Southbound near the river
        At 0.75 miles, the wide dirt trail ends at another gravel river beach.  I shared this beach with a couple of anglers, but again signs of man-made intrusions are minimal.  After enjoying the second beach, retrace your steps to the previous side trail intersection and turn left to continue heading south on a narrower trail.
Second gravel river beach
        The trail climbs slightly to leave the river's floodplain, and at 1.2 miles you reach the park's south trailhead near the park's disc golf course.  As with the north trailhead, many trails converge here, and thus you have many options for getting back to your car.  You could choose the narrower dirt trail going right that stays in the riverside natural area, or you could choose a dirt trail going left that goes close to the 
park's west boundary and hence the residential area beyond.  For the shortest route back to the north trailhead, I chose the asphalt trail that goes through the middle of the park.
Asphalt return trail
        The asphalt trail starts in the woods, but soon it enters the park's sunny athletic fields.  Some nice views of the Coast Mountains' foothills open up across the soccer fields to the west.  Just past 2 miles, you return to the north trailhead by the park's boat ramp to complete the hike.
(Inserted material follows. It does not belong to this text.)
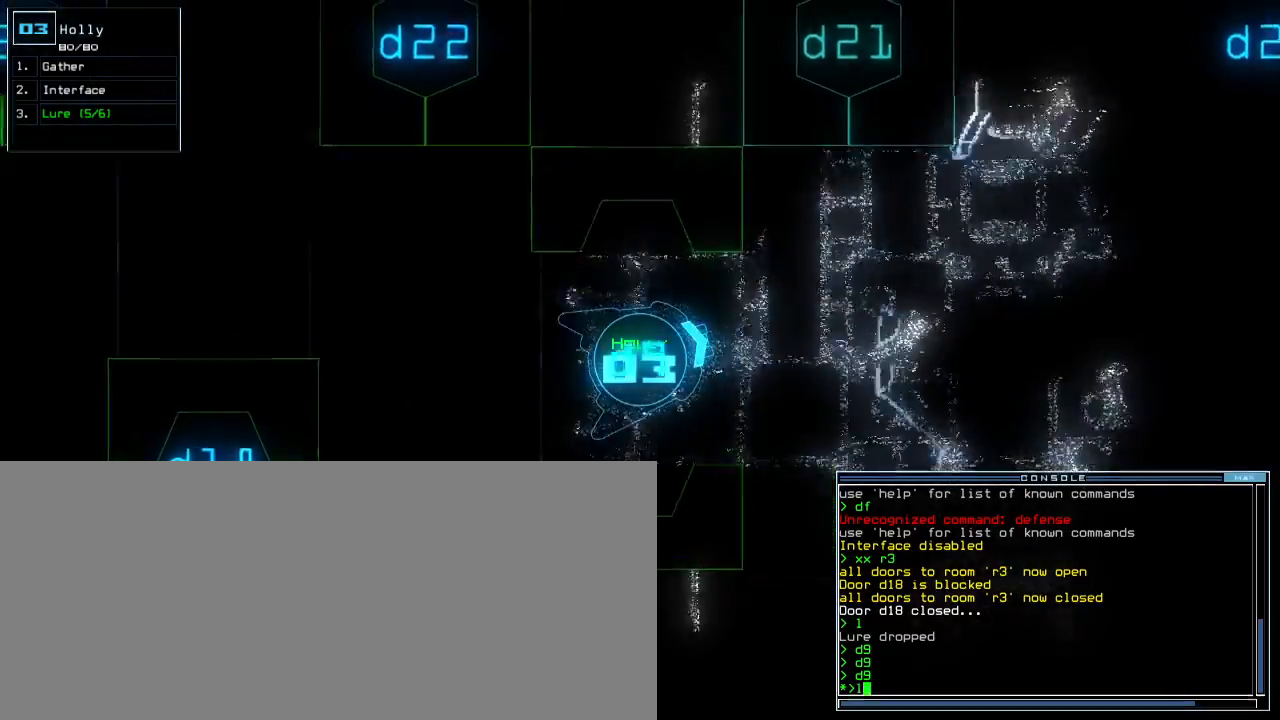
{"keys": ["up"], "events": [[33, "right", "down"], [83, "right", "up"]]}
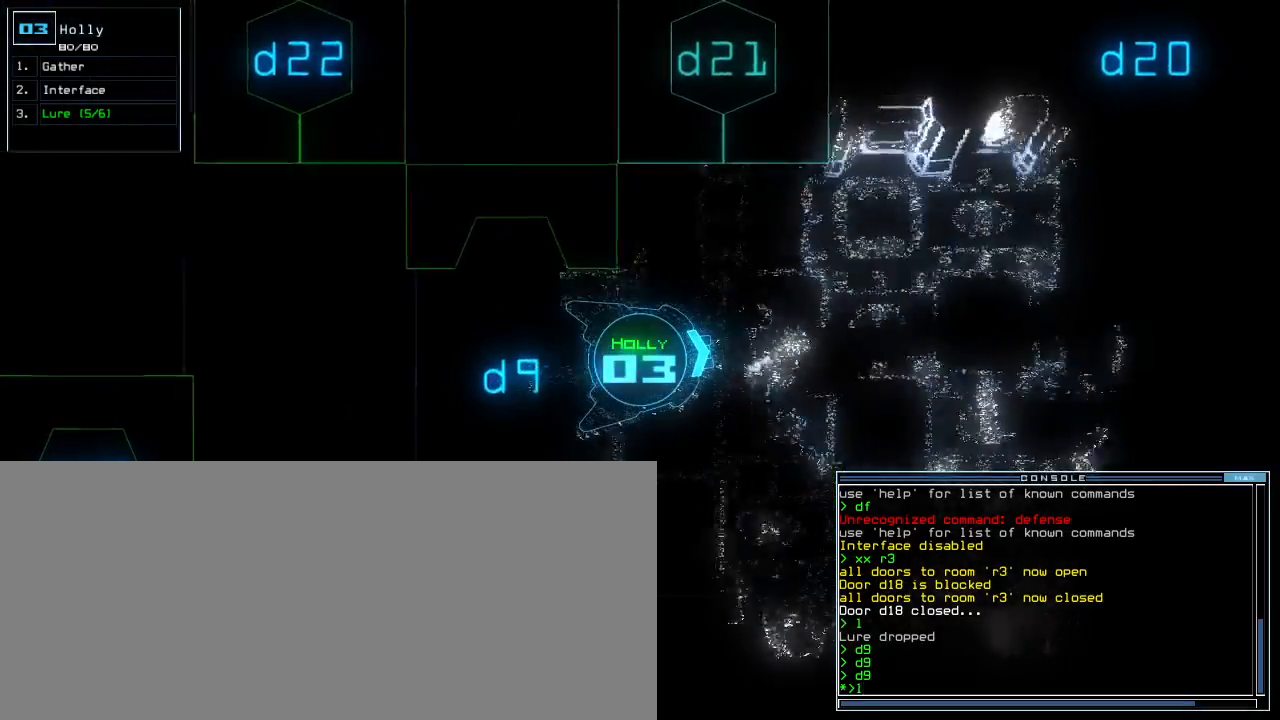
{"keys": ["down"]}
Monday, September 13, 2021

William L. Finley National Wildlife Refuge: Cabell Marsh and Homer Carpenter Boardwalk Trails (Blog Hike #866)
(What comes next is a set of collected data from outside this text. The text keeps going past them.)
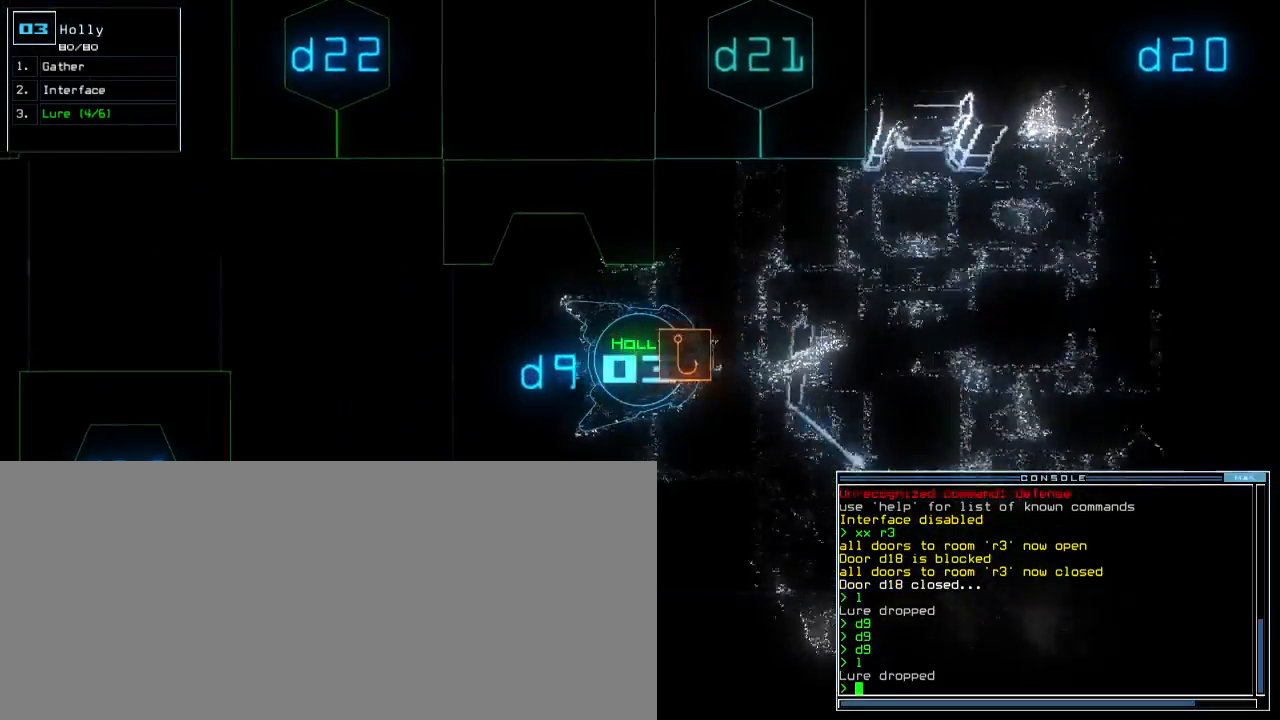
{"keys": ["down"], "events": [[367, "d", "down"], [450, "d", "up"]]}
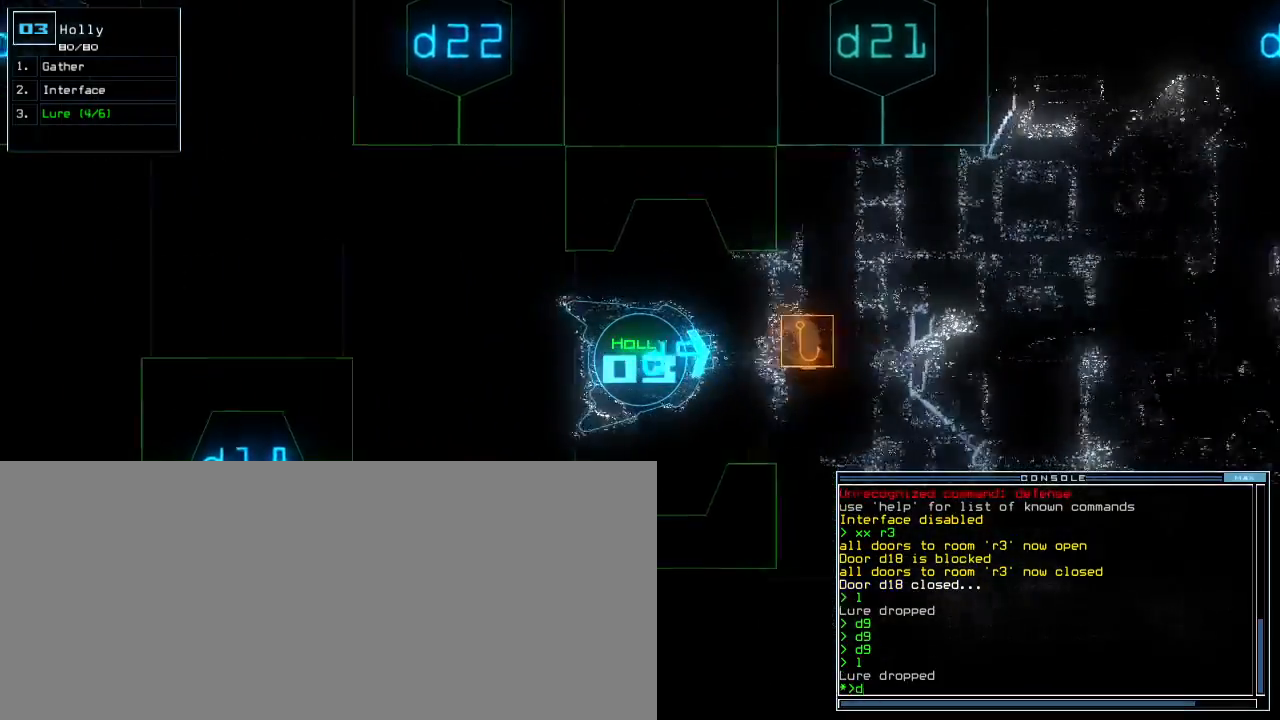
{"keys": ["down"], "events": [[300, "9", "down"], [383, "9", "up"]]}
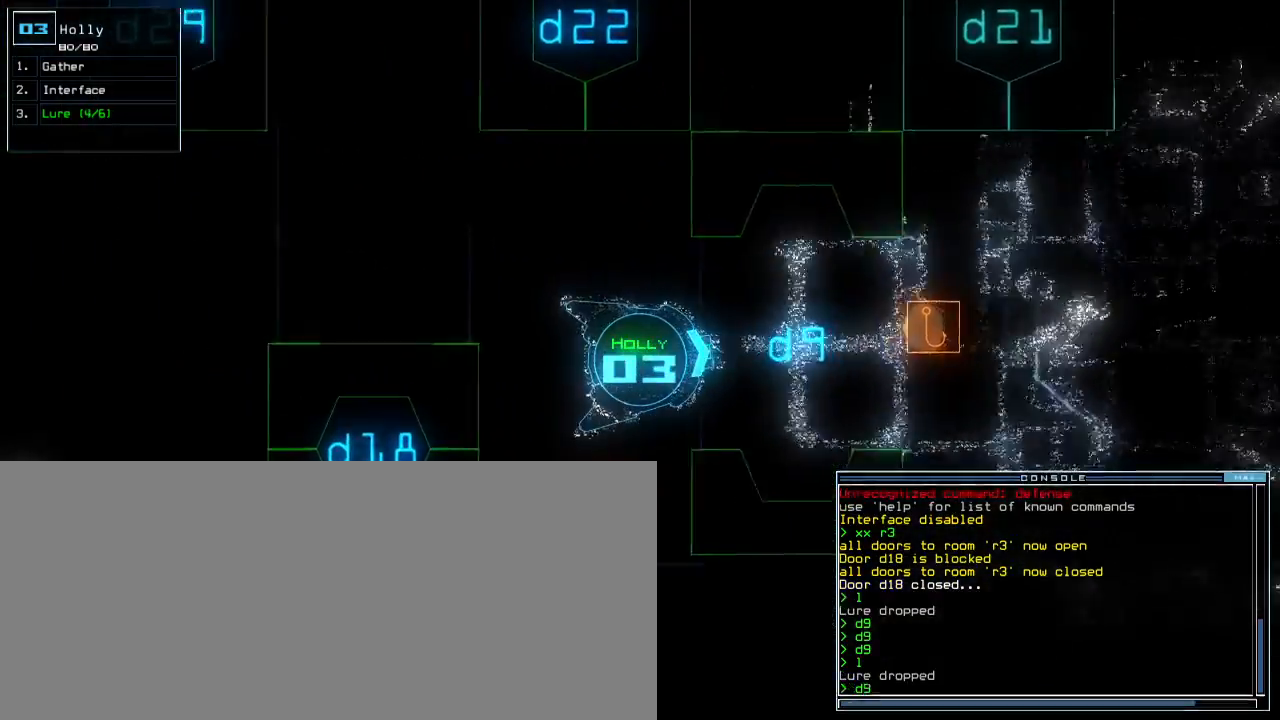
{"keys": [], "events": [[100, "return", "down"], [200, "return", "up"], [200, "space", "down"], [250, "down", "up"], [283, "space", "up"]]}
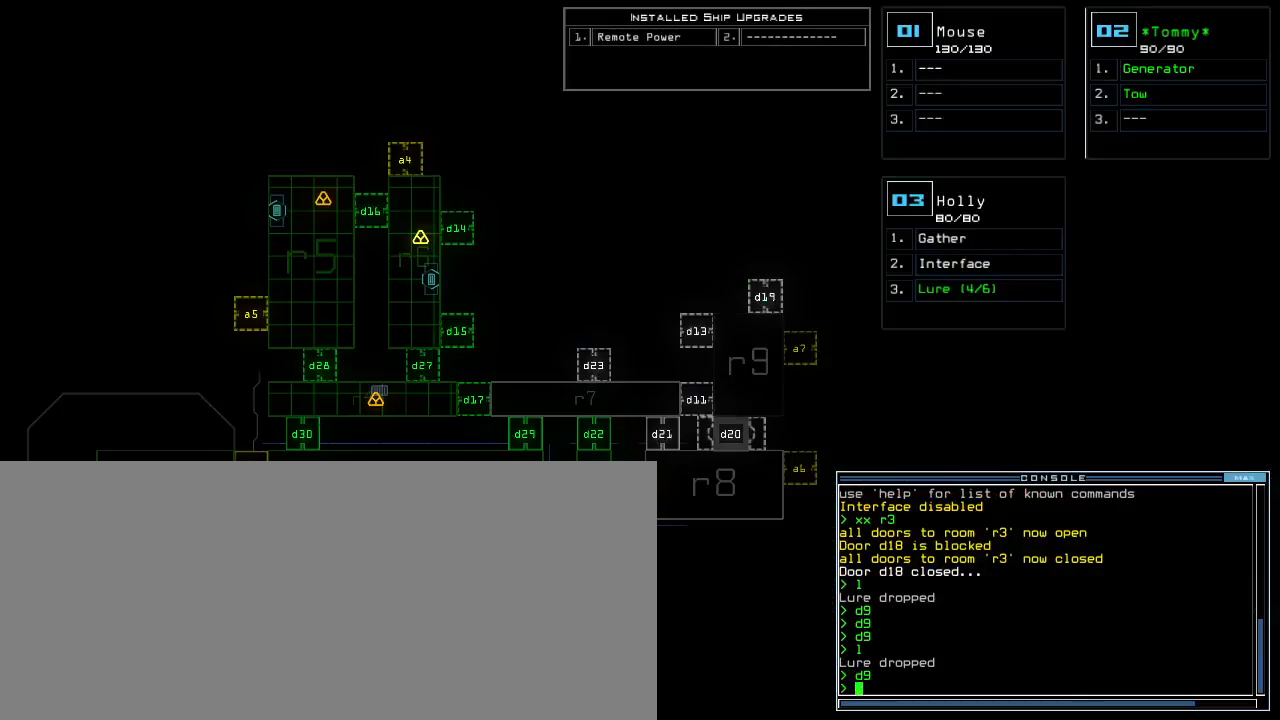
{"keys": [], "events": []}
Trails: Cabell Marsh and Homer Carpenter Boardwalk Trails
Hike Location: William L. Finley National Wildlife Refuge
Geographic Location: south of Corvallis, OR (44.41908, -123.32559)
Length: 2.3 miles
Difficulty: 1/10 (Easy)
Last Hiked: July 2021
Overview: A semiloop with good bird-viewing opportunities in Cabell Marsh.
Refuge Information:
Hike Route Map:
Summary Video: (coming December 10)
Photo Highlight:

Directions to the trailhead: From Corvallis, take SR 99W south 9 miles to Finley Road and turn right on Finley Rd.  Drive gravel Finley Rd. west 1.3 miles to Finley Refuge Road and turn left on Finley Refuge Rd.  Drive Finley Refuge Rd. another 1.5 miles to the refuge's administrative headquarters on the left.  Park in the parking lot beside the headquarters.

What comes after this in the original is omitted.